• [WORK ITEM]:
Take the line that has "来。之前上了个传统知识库系统，员工不爱用，问问题还得自" and all the lines that come after it in the records, and write them out again exactly. Add no other line.

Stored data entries
# # # #

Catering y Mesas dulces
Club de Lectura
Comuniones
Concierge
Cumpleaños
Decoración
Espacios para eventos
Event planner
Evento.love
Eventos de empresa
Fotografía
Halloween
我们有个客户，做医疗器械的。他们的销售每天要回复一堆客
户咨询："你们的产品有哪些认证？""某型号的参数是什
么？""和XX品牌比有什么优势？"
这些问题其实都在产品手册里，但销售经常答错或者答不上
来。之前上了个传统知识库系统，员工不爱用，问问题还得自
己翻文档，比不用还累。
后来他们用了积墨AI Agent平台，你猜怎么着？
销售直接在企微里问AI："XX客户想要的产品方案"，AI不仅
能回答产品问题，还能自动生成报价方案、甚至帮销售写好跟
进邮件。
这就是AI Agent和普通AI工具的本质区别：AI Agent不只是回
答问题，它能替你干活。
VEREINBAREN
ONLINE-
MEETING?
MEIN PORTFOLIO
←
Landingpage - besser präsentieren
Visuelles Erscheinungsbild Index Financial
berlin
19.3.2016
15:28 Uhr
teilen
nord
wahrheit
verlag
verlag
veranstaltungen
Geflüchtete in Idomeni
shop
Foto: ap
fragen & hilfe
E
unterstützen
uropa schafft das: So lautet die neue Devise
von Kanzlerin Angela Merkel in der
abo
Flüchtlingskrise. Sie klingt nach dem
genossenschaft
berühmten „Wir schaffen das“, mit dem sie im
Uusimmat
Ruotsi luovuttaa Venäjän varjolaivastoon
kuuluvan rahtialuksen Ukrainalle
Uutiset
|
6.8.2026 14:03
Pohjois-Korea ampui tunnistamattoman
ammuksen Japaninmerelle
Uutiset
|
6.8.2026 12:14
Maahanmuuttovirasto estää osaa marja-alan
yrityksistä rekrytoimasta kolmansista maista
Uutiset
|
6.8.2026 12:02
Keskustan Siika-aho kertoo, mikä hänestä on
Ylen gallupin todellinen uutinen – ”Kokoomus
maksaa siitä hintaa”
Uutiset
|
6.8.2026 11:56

# # # #

• [EXERCISE OUTPUT]:
来。之前上了个传统知识库系统，员工不爱用，问问题还得自
己翻文档，比不用还累。
后来他们用了积墨AI Agent平台，你猜怎么着？
销售直接在企微里问AI："XX客户想要的产品方案"，AI不仅
能回答产品问题，还能自动生成报价方案、甚至帮销售写好跟
进邮件。
这就是AI Agent和普通AI工具的本质区别：AI Agent不只是回
答问题，它能替你干活。
VEREINBAREN
ONLINE-
MEETING?
MEIN PORTFOLIO
←
Landingpage - besser präsentieren
Visuelles Erscheinungsbild Index Financial
berlin
19.3.2016
15:28 Uhr
teilen
nord
wahrheit
verlag
verlag
veranstaltungen
Geflüchtete in Idomeni
shop
Foto: ap
fragen & hilfe
E
unterstützen
uropa schafft das: So lautet die neue Devise
von Kanzlerin Angela Merkel in der
abo
Flüchtlingskrise. Sie klingt nach dem
genossenschaft
berühmten „Wir schaffen das“, mit dem sie im
Uusimmat
Ruotsi luovuttaa Venäjän varjolaivastoon
kuuluvan rahtialuksen Ukrainalle
Uutiset
|
6.8.2026 14:03
Pohjois-Korea ampui tunnistamattoman
ammuksen Japaninmerelle
Uutiset
|
6.8.2026 12:14
Maahanmuuttovirasto estää osaa marja-alan
yrityksistä rekrytoimasta kolmansista maista
Uutiset
|
6.8.2026 12:02
Keskustan Siika-aho kertoo, mikä hänestä on
Ylen gallupin todellinen uutinen – ”Kokoomus
maksaa siitä hintaa”
Uutiset
|
6.8.2026 11:56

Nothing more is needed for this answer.